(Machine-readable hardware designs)
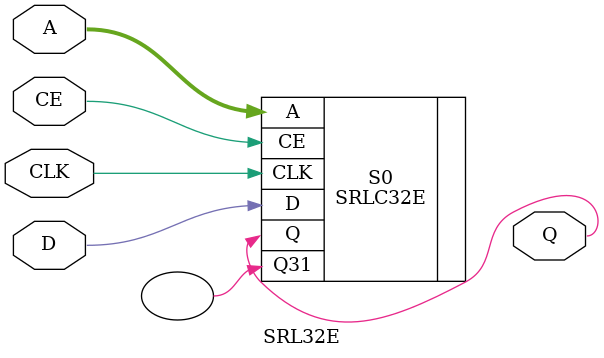
<source format=v>

`timescale 1 ps/1 ps

module SRL32E (Q, A, CE, CLK, D);

  parameter [31:0] INIT = 32'h00000000;

  output Q;

  input  [4:0] A;
  input  CE, CLK, D;

  SRLC32E #(.INIT(INIT)) S0 ( .Q(Q), .Q31(), .A(A), .CE(CE), .CLK(CLK), .D(D));

endmodule

</source>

» WRITTEN TASK: Which lines of the data contain the string "INIT"? Copy each one.

» SOLUTION TO THIS TASK:
  parameter [31:0] INIT = 32'h00000000;
  SRLC32E #(.INIT(INIT)) S0 ( .Q(Q), .Q31(), .A(A), .CE(CE), .CLK(CLK), .D(D));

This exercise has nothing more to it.